Occasionally, I meet other parents who have recently lost children. I listen to their story and how they are feeling and I am transported back to the day Thomas died. I recognise their feelings of bewilderment; I can feel their excruciating pain; I know they are questioning whether they will survive this loss and wonder if they will ever be happy again. I want to say to them, “I have been where you are now. There is hope. Things will get better.” Perhaps Grief, Love and Hope will help such parents feel less alone in their suffering and give them the hope that they too will survive.

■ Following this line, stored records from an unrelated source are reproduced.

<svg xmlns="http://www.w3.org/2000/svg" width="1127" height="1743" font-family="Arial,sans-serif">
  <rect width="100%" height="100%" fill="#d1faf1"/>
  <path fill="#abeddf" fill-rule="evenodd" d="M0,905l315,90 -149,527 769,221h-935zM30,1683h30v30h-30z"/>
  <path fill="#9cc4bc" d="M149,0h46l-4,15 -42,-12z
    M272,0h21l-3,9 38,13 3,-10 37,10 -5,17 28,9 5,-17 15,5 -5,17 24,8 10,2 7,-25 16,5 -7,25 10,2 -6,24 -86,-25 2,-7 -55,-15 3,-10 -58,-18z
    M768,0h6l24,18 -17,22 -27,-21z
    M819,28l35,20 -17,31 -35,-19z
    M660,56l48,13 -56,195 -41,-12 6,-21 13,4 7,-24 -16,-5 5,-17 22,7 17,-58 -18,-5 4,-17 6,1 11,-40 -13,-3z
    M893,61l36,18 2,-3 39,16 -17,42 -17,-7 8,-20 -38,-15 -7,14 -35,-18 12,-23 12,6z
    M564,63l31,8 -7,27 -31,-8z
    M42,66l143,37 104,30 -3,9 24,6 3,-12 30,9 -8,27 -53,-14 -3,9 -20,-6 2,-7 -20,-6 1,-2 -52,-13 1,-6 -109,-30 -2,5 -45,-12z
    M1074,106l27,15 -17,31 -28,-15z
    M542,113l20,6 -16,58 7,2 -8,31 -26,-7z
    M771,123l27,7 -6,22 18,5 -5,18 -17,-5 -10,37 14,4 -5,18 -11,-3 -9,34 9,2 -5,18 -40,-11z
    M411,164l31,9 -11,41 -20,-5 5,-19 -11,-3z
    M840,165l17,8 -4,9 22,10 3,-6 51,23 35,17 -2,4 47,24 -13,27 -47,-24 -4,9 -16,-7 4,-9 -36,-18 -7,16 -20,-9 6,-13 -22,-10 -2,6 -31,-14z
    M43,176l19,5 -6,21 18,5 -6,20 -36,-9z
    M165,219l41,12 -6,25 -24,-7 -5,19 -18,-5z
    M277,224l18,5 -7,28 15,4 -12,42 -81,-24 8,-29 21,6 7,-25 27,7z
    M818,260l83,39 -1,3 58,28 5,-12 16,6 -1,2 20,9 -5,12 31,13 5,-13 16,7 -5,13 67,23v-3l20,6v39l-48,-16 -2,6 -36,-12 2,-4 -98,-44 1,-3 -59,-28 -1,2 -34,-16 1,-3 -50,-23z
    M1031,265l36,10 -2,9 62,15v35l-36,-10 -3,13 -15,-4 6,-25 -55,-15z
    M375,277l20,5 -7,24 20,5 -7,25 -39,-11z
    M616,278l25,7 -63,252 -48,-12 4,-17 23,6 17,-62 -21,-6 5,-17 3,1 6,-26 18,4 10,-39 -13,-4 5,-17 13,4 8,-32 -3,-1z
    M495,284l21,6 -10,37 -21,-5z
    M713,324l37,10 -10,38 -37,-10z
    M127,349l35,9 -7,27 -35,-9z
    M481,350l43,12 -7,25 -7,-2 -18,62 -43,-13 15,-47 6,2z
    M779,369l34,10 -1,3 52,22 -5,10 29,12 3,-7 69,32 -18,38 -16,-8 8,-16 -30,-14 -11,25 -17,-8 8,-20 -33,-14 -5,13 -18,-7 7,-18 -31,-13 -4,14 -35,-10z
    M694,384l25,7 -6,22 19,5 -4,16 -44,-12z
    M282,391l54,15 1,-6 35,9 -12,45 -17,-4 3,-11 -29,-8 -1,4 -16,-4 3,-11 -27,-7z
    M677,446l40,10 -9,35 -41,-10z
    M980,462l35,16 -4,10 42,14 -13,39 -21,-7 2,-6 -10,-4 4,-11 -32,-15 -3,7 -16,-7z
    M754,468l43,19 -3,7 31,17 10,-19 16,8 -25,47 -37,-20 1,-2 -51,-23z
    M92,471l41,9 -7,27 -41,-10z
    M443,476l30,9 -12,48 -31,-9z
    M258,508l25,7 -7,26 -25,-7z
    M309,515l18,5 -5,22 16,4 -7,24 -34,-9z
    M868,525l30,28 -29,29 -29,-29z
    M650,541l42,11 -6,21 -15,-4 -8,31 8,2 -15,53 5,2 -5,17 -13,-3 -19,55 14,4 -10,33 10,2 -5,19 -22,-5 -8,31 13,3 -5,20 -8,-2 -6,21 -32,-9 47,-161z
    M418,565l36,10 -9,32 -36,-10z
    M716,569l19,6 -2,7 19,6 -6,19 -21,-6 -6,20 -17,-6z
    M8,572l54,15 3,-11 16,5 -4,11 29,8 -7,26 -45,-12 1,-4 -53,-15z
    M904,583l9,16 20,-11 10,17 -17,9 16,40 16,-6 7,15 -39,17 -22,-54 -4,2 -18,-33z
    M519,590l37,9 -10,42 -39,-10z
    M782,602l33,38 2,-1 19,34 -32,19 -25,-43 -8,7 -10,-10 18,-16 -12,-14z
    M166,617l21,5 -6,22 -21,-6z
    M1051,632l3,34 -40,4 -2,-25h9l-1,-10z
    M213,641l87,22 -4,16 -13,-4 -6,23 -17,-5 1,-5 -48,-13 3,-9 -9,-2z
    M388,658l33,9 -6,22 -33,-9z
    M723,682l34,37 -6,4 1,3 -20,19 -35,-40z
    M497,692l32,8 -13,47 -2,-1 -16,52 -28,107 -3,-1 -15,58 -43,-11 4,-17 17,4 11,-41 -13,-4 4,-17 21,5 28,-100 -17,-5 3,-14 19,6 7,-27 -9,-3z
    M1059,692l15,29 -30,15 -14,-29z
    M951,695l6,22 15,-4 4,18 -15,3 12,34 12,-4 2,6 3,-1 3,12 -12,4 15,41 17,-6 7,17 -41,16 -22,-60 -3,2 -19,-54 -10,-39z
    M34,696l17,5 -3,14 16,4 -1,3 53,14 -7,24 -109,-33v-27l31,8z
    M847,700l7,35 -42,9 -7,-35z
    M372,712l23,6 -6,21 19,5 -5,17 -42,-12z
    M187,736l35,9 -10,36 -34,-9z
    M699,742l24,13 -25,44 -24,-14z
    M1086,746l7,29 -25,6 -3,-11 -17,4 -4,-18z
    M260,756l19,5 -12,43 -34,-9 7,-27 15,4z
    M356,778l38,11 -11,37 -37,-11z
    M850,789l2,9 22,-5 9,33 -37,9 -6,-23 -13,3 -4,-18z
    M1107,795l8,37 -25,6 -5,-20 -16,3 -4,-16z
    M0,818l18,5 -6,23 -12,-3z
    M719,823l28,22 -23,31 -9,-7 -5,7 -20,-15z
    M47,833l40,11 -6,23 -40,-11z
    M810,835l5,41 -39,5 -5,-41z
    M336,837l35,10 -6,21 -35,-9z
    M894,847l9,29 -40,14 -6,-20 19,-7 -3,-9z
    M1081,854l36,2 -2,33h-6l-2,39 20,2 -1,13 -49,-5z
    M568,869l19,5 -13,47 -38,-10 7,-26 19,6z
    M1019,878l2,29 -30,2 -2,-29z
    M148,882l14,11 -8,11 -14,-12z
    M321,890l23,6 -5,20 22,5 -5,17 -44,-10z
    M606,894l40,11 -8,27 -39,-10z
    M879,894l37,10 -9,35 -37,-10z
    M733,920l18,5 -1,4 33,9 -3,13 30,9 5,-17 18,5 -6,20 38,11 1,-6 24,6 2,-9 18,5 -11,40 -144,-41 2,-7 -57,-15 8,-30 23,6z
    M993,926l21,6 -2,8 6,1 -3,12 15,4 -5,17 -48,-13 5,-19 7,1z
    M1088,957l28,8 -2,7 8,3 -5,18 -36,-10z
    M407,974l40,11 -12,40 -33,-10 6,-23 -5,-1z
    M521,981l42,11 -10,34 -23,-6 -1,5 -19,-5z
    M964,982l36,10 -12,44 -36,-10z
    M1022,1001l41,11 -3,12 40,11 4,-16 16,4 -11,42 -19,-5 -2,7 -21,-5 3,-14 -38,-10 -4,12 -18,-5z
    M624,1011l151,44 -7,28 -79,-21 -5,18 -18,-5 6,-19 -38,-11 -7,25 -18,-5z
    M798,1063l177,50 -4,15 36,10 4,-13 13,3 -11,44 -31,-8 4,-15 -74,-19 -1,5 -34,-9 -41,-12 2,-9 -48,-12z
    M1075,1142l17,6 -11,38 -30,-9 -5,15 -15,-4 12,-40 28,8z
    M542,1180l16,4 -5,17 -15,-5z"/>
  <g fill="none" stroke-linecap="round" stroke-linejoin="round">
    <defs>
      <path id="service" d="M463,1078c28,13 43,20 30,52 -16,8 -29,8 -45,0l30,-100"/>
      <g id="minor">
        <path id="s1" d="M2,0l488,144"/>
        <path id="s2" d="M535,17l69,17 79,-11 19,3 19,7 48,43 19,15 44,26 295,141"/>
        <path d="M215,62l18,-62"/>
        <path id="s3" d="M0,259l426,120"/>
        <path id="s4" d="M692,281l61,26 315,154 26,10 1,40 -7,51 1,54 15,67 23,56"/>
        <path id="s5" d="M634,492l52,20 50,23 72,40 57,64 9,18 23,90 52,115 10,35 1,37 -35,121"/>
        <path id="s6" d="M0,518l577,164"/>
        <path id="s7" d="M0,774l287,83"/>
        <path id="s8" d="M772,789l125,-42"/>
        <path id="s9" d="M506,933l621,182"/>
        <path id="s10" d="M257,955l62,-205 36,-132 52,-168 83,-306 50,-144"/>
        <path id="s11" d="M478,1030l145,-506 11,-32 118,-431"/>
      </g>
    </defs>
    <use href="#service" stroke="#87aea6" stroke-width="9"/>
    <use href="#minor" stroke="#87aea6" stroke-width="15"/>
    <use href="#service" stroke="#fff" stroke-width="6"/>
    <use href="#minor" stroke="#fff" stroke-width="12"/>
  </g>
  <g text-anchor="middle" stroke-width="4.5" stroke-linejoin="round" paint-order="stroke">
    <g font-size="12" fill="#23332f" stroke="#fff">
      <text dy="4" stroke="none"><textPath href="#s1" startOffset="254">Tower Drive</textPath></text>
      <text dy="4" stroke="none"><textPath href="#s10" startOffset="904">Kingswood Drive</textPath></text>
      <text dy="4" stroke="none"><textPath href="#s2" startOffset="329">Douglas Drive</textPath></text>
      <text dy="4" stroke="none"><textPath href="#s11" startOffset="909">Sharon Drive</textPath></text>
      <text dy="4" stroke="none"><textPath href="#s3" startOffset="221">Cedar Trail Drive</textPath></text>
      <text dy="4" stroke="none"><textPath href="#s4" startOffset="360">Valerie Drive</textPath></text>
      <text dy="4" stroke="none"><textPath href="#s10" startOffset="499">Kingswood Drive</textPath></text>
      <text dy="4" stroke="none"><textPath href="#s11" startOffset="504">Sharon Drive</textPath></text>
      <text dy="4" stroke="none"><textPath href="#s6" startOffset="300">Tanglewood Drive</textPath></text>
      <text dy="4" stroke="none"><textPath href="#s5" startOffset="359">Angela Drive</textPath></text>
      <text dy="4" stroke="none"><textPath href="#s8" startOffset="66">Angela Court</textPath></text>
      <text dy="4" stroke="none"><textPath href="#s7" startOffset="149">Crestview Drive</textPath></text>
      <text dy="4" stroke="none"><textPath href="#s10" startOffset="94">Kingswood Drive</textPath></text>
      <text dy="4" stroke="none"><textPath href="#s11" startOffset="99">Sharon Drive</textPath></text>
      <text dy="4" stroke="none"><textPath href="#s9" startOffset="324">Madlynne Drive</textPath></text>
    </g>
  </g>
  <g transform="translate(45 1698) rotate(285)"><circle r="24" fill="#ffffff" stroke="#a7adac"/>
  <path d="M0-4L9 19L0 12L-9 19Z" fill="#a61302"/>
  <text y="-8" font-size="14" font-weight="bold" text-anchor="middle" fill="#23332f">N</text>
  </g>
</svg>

And lastly, I wanted to make a permanent record of Thomas’ short life and the effect it had on our own lives. I wanted to say “I love you, Thomas. I’m so glad we had you. You are an important part of our lives. I wrote your story as a sign of our love.”

Sue Elvis
Reviews
This is the story of one woman’s loss and all people’s sufferings. For those who are grieving, it is a story of hope and healing. For those who are not, it will enkindle the heart with compassion and understanding. Rarely, does a story of human sadness bring such light that one can exclaim, with joy, that “God is good!”
Vicky Leach
The very sincere portrayal of the author’s struggle to trust in God is very encouraging because it is the battle with the dark night God allows and that we all feel in our moments of physical and emotional pain. To hear the story of someone who has arrived at the other end of a long dark tunnel gives hope to those still making their way through the darkness.
Father Bernard Gordon
In Grief, Love and Hope, Sue very bravely reveals the depths of her emotions, the highs and the lows, to show that healing is indeed possible. This book written from a faith filled perspective, shows how, rung by rung, it is possible to clamber back to a ‘normal’ existence after the loss of a baby. Helpful reading not only for those who have a lost a baby, but to those who need an understanding of the range of emotions experienced by a grieving mother, to enable them to support and help a mother and her family, recovering from the loss of a baby.
Helen Brearley
This moving account of a baby’s brief life and a mother’s sorrow will do a lot of good. It shows that grief does not have to have the last word. There is a path to deep, lasting hope.